GUERNEVILLE, Calif. – Two communities in Northern California’s wine country were accessible only by boat Wednesday after a rain-swollen river overflowed its banks following a relentless downpour across an already waterlogged region.
The small city of Guerneville north of San Francisco “is officially an island,” with the overflowing Russian River forecast to hit its highest level in about 25 years, the Sonoma County Sheriff’s Office said in a statement.
“Nobody is coming or going from the Guerneville area at this time,” said sheriff’s Sgt. Spencer Crum. The nearby town of Monte Rio was also isolated by floodwaters and all roads leading to it were swamped.
The still rising Russian River was engorged by days of rain from western U.S. storms that have also dumped heavy snow in the Sierra Nevada, throughout the Pacific Northwest and into Montana, where Gov. Steve Bullock signed an emergency order to help keep up the supply of heating fuel amid frigid temperatures.
Snow from the storms closed roads and schools and toppled trucks and trees from Oregon to Montana and an avalanche in the Sierra prompted Amtrak to suspend rail service between Sacramento and Reno, Nevada.
The Russian River topped 42 feet Wednesday afternoon, when television helicopter footage showed homes underwater and cars submerged. It could crest at more than 46 feet by Wednesday night, officials said. About 4,000 residents in two dozen river communities were ordered to evacuate Tuesday evening but officials estimate only about half heeded the orders, Crum said.
Jeff Bridges, co-owner of the R3 Hotel in Guerneville, said he and others who stayed behind were well prepared to ride out the storm. He and employees spent most of the night moving computers, business records and furniture to second-floor room. Reached by telephone, Bridges said there was about 7 feet of water at his two-story home in Guerneville Wednesday but was not worried.
“As long as everybody is safe, dry and warm, it’s all fine. You just ride it out,” said Bridges, noting that this flood was the fourth he’s experienced in 33 years.
He added: “People in Florida have hurricanes, people in Maine have blizzards; we have floods,” he said. “It’s the price we have to pay to live in paradise.”
Several areas in California set record-high rainfall totals, including nearby Santa Rosa, which had nearly 8 inches of rain in one day. The often-waterlogged Venado weather station 5 miles from Guerneville recorded more than 20 inches of rain in 48 hours.
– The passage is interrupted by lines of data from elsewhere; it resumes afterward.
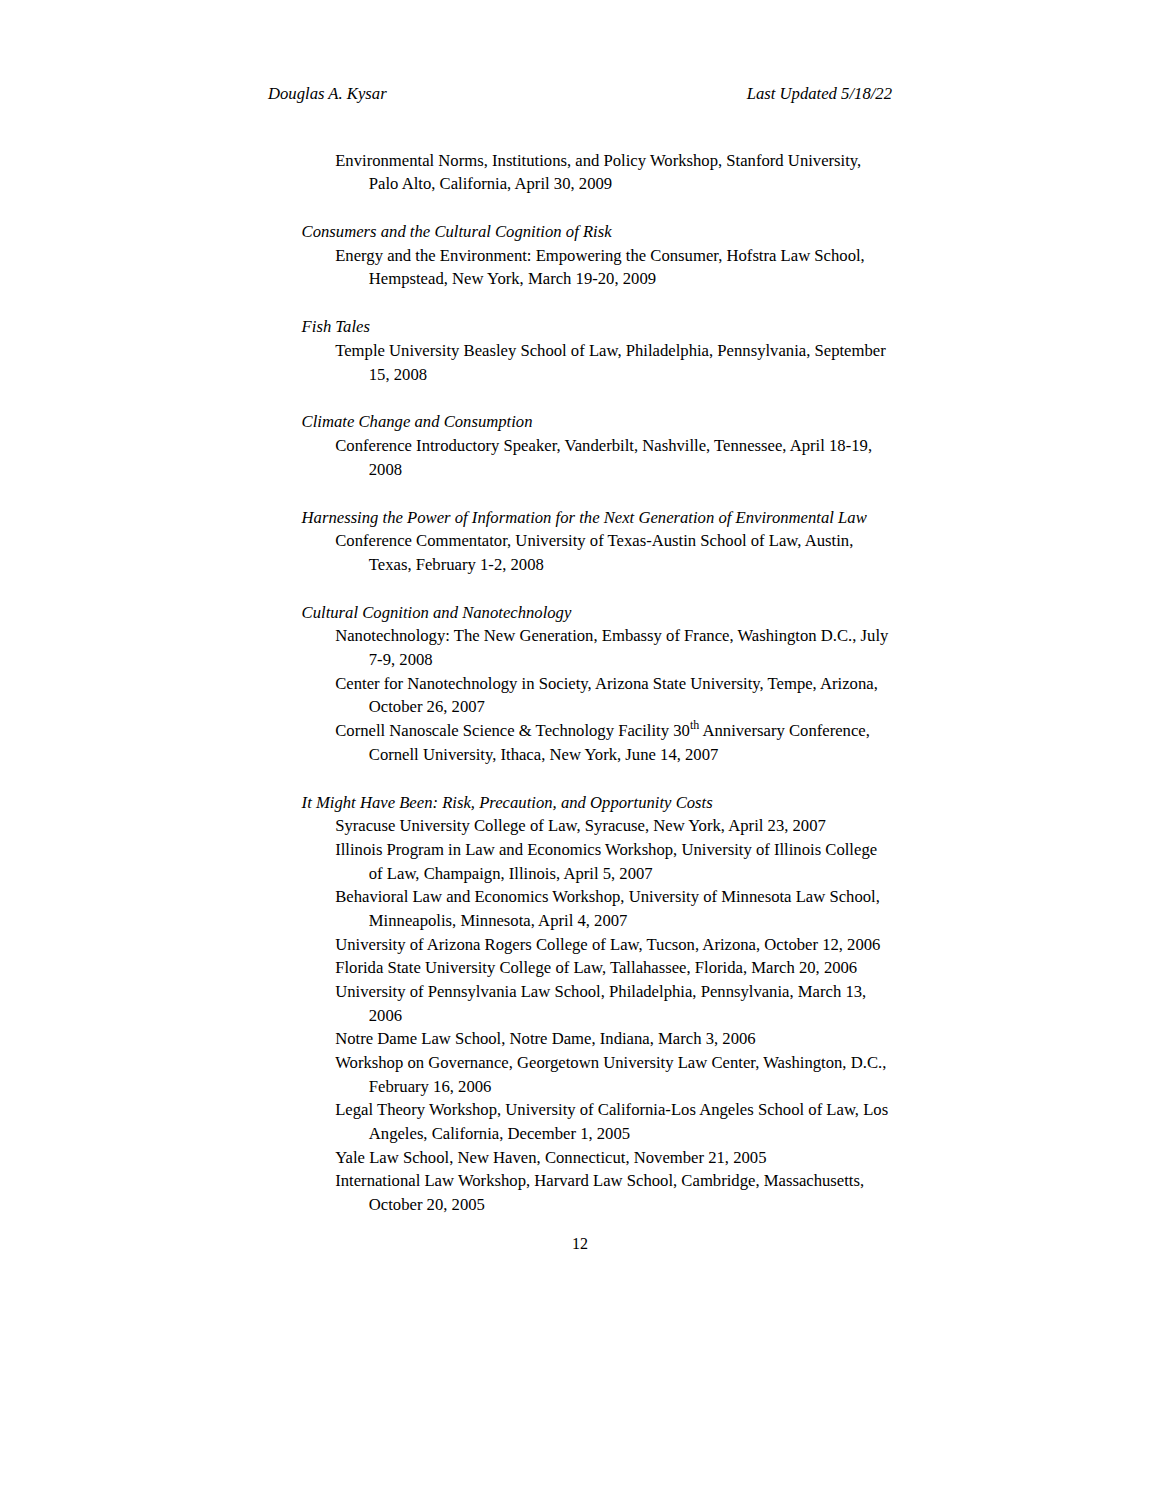Douglas A. Kysar Last Updated 5/18/22
Environmental Norms, Institutions, and Policy Workshop, Stanford University, Palo Alto, California, April 30, 2009
Consumers and the Cultural Cognition of Risk
Energy and the Environment: Empowering the Consumer, Hofstra Law School, Hempstead, New York, March 19-20, 2009
Fish Tales
Temple University Beasley School of Law, Philadelphia, Pennsylvania, September 15, 2008
Climate Change and Consumption
Conference Introductory Speaker, Vanderbilt, Nashville, Tennessee, April 18-19, 2008
Harnessing the Power of Information for the Next Generation of Environmental Law
Conference Commentator, University of Texas-Austin School of Law, Austin, Texas, February 1-2, 2008
Cultural Cognition and Nanotechnology
Nanotechnology: The New Generation, Embassy of France, Washington D.C., July 7-9, 2008
Center for Nanotechnology in Society, Arizona State University, Tempe, Arizona, October 26, 2007
Cornell Nanoscale Science & Technology Facility 30th Anniversary Conference, Cornell University, Ithaca, New York, June 14, 2007
It Might Have Been: Risk, Precaution, and Opportunity Costs
Syracuse University College of Law, Syracuse, New York, April 23, 2007
Illinois Program in Law and Economics Workshop, University of Illinois College of Law, Champaign, Illinois, April 5, 2007
Behavioral Law and Economics Workshop, University of Minnesota Law School, Minneapolis, Minnesota, April 4, 2007
University of Arizona Rogers College of Law, Tucson, Arizona, October 12, 2006
Florida State University College of Law, Tallahassee, Florida, March 20, 2006
University of Pennsylvania Law School, Philadelphia, Pennsylvania, March 13, 2006
Notre Dame Law School, Notre Dame, Indiana, March 3, 2006
Workshop on Governance, Georgetown University Law Center, Washington, D.C., February 16, 2006
Legal Theory Workshop, University of California-Los Angeles School of Law, Los Angeles, California, December 1, 2005
Yale Law School, New Haven, Connecticut, November 21, 2005
International Law Workshop, Harvard Law School, Cambridge, Massachusetts, October 20, 2005
12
In the Sierra Nevada, which has already seen a month of heavy snow, two Amtrak trains together carrying nearly 300 passengers stopped and reversed directions because of an avalanche that closed railroad tracks. Service on Amtrak’s California Zephyr between Reno and Sacramento, California, has been suspended until weather conditions improve, Amtrak spokeswoman Kimberly Woods said.
California officials were also concerned about potential mudslides in saturated wine country hillsides and in areas scarred by wildfires in 2017.
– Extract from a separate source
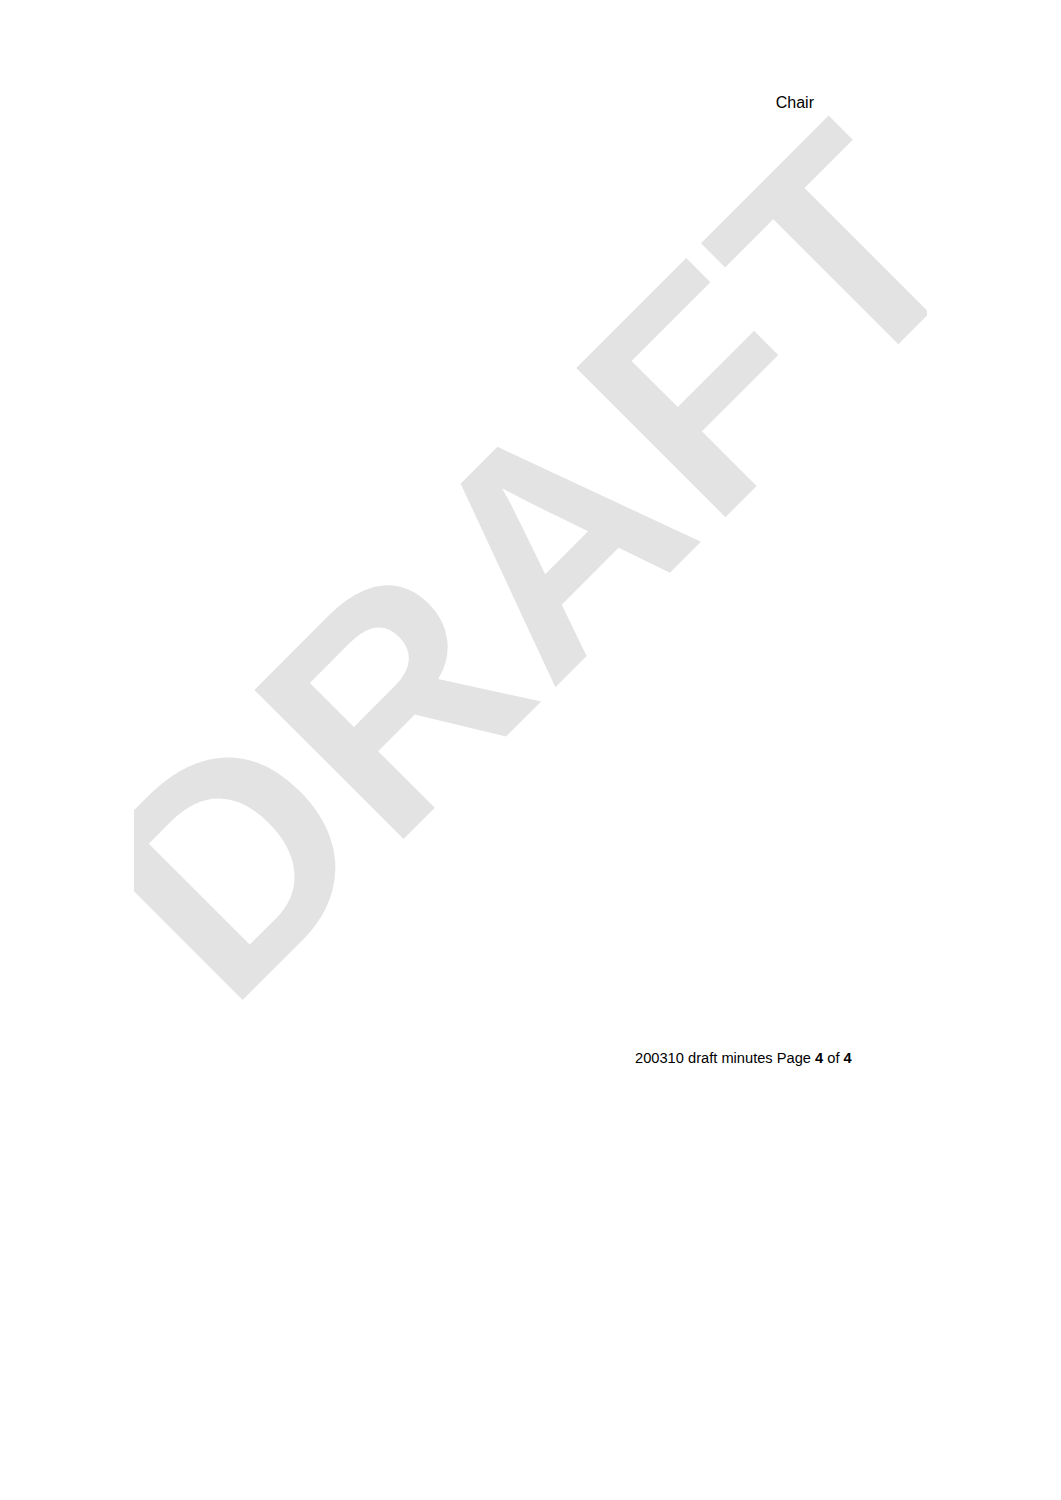DRAFT
Chair
200310 draft minutes Page 4 of 4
A mudslide Tuesday near Monte Rio trapped a man and a woman before they were rescued, messy but unharmed.
“I fell into the mud when the tree fell over the top of me. It happened so fast you don’t even know,” Kear Koch told KGO-TV.
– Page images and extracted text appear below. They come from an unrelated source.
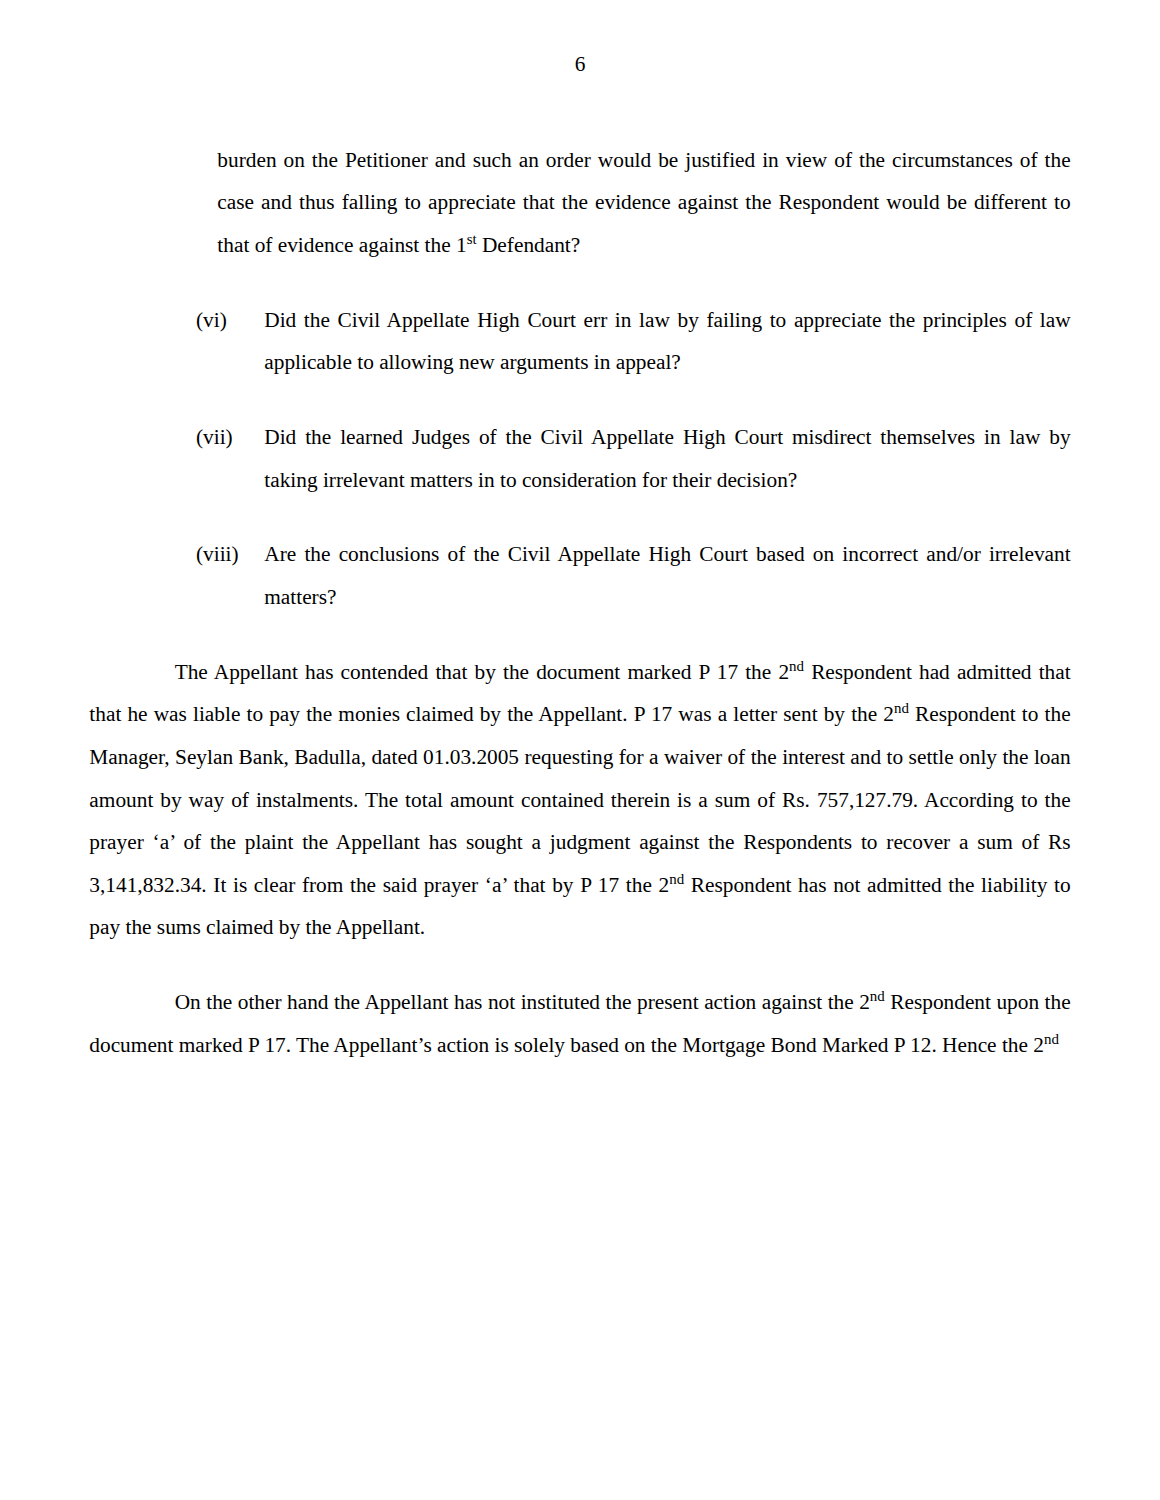6
burden on the Petitioner and such an order would be justified in view of the circumstances of the case and thus falling to appreciate that the evidence against the Respondent would be different to that of evidence against the 1st Defendant?
(vi) Did the Civil Appellate High Court err in law by failing to appreciate the principles of law applicable to allowing new arguments in appeal?
(vii) Did the learned Judges of the Civil Appellate High Court misdirect themselves in law by taking irrelevant matters in to consideration for their decision?
(viii) Are the conclusions of the Civil Appellate High Court based on incorrect and/or irrelevant matters?
The Appellant has contended that by the document marked P 17 the 2nd Respondent had admitted that that he was liable to pay the monies claimed by the Appellant. P 17 was a letter sent by the 2nd Respondent to the Manager, Seylan Bank, Badulla, dated 01.03.2005 requesting for a waiver of the interest and to settle only the loan amount by way of instalments. The total amount contained therein is a sum of Rs. 757,127.79. According to the prayer ‘a’ of the plaint the Appellant has sought a judgment against the Respondents to recover a sum of Rs 3,141,832.34. It is clear from the said prayer ‘a’ that by P 17 the 2nd Respondent has not admitted the liability to pay the sums claimed by the Appellant.
On the other hand the Appellant has not instituted the present action against the 2nd Respondent upon the document marked P 17. The Appellant’s action is solely based on the Mortgage Bond Marked P 12. Hence the 2nd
Elsewhere in the area, several people had to be rescued from cars stranded while motorists tried to drive through flooded roads. Nina Sheehan, who is visiting from North Carolina, had to abandon her rental SUV after it got stuck in a flooded hotel parking lot.
“We made a decision to take the rental car through the waist-high water and we got two thirds of the way and then the car stalled,” she said. “Do not try to go through any water over a foot high because you never know what you’re going to find.”
Firefighters in Monte Rio worked through the night pulling people out of cars stuck in flooded roadways and getting people out of their homes as water approached, Fire Chief Steve Baxman told the Press-Democrat newspaper of Santa Rosa.
“We took 17 people out of cars and houses during the night. Too many people are driving into water,” he said.
Other waterways, including the Napa River, also were expected to overflow their banks as an ocean-spanning plume of moisture continued tracking through the West.